At the time these laws were put in place there was no perinatal or neonatal medicine, premature babies and even many born at full term died, so there was no possibility, as there is today, of delivering a premature baby in order to protect the woman's life or health (a very rare necessity) - or, even, just because the woman wants to terminate the pregnancy - and having the baby survive. Evacuation of a woman's uterus used to necessarily mean destruction of the unborn child. Today evacuation and destruction can be unlinked, which raises the question of whether abortion allows simply becoming unpregnant or also killing the unborn child, when it is past viability, that is, would have a chance of surviving if not intentionally killed in utero.

The courts are having problems interpreting the shield of criminal law protection now due to the unborn child for three reasons. First, striking down the provision limiting abortion, especially as there is now no law at all to protect the unborn child from abortion, has left a huge hole in the protective shield. Second, this situation is inconsistent with the protective laws that remain intact. And third, modern medicine allows us both to see the unborn child and know how human it is at a very early stage, and to give it a chance of living, if born even as early as 20 weeks gestation.
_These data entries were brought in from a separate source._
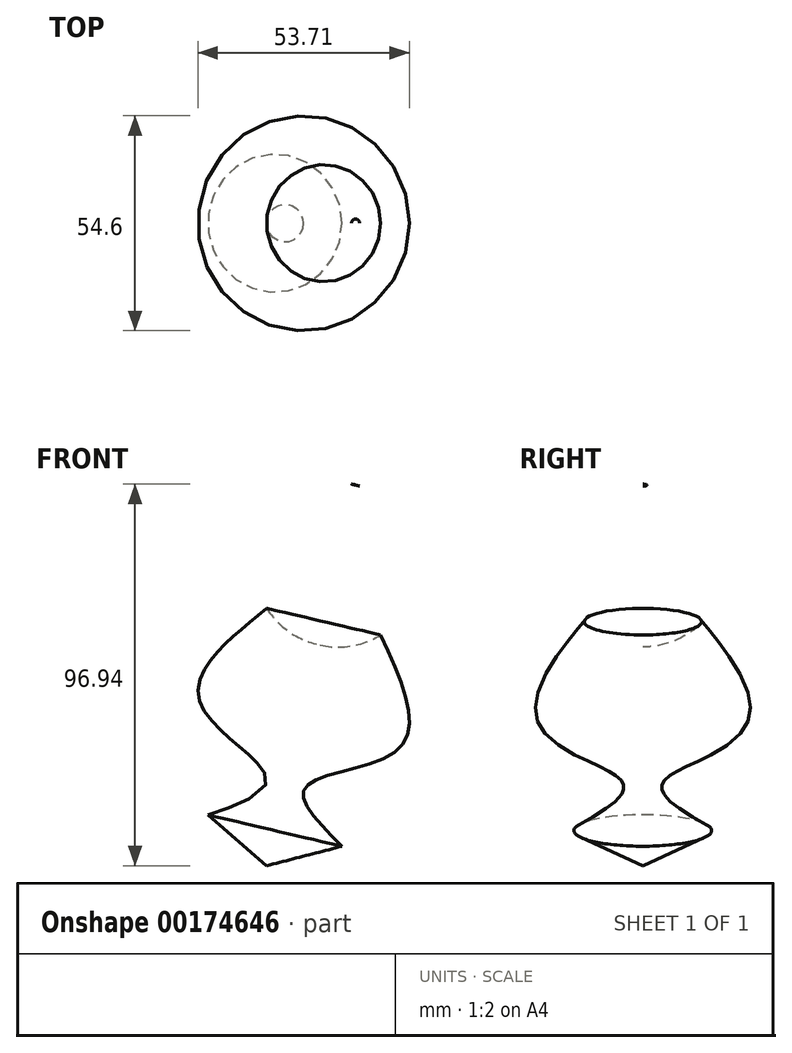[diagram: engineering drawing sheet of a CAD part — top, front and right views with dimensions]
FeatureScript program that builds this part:
annotation { "Feature Type Name" : "Feature", "Feature Type Description" : "" }
export const myFeature = defineFeature(function(context is Context, id is Id, definition is map)
    precondition{}
    {
        {
            var Q0;
            Q0=qCreatedBy(makeId("Front.planeOp"),FACE);
            var sketch = newSketch(context, id + "F0", { "sketchPlane" : qUnion([Q0])});
            skArc(sketch, "E0", {"start": v(-23.67, 40.9) * mm, "mid": v(17.08, 32.3) * mm, "end": v(-23.27, 42.64) * mm});
            skFitSpline(sketch, "E1", {"points": [v(-46.27, 9.53) * mm, v(-63.29, -14.22) * mm, v(-46.27, -33.58) * mm, v(-61.23, -42.97) * mm], "startDerivative": vector(-80.23, -65.14) * mm, "endDerivative": vector(-82.48, -27.67) * mm});
            skFitSpline(sketch, "E2", {"points": [v(-61.23, -42.97) * mm, v(-46.27, -55.87) * mm], "startDerivative": vector(14.96, -12.9) * mm, "endDerivative": vector(14.96, -12.9) * mm});
            skLineSegment(sketch, "E3", {"start": v(-23.67, 40.9) * mm, "end": v(-46.27, -55.87) * mm});
            skArc(sketch, "E4", {"start": v(-22.66, 40.6) * mm, "mid": v(-45.24, 33.26) * mm, "end": v(-46.27, 9.53) * mm});
            skLineSegment(sketch, "E5", {"start": v(-23.67, 40.9) * mm, "end": v(-22.66, 40.6) * mm});
            skSolve(sketch);
        }
        {
            var Q0;
            Q0 = qSketchRegion(id + "F0", true);
            var Q1;
            Q1=sQuery(id+"F0.wireOp",EDGE,"E3");
            revolve(context, id + "F1", {"entities" : qUnion([Q0]), "axis" : qUnion([Q1]), "revolveType" : RevolveType.FULL});
        }
    });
It is Parliament's responsibility to deal with this issue, as the Supreme Court has made clear on several occasions (for example, in the Morgentaler case) and alludes to in the Levkovic case. Speaking for a unanimous court, Justice Morris Fish writes: "I would in any case hesitate to import into s. 243 a fixed threshold based on gestational age that Parliament has so far chosen to omit."

Parliament must take the lead on deciding at what stage in development (at conception or some time later) the fetus should be protected by law. As recent events in Parliament have manifestly demonstrated, many members, wherever they might stand on the pro-choice pro-life spectrum, lack the courage to do so.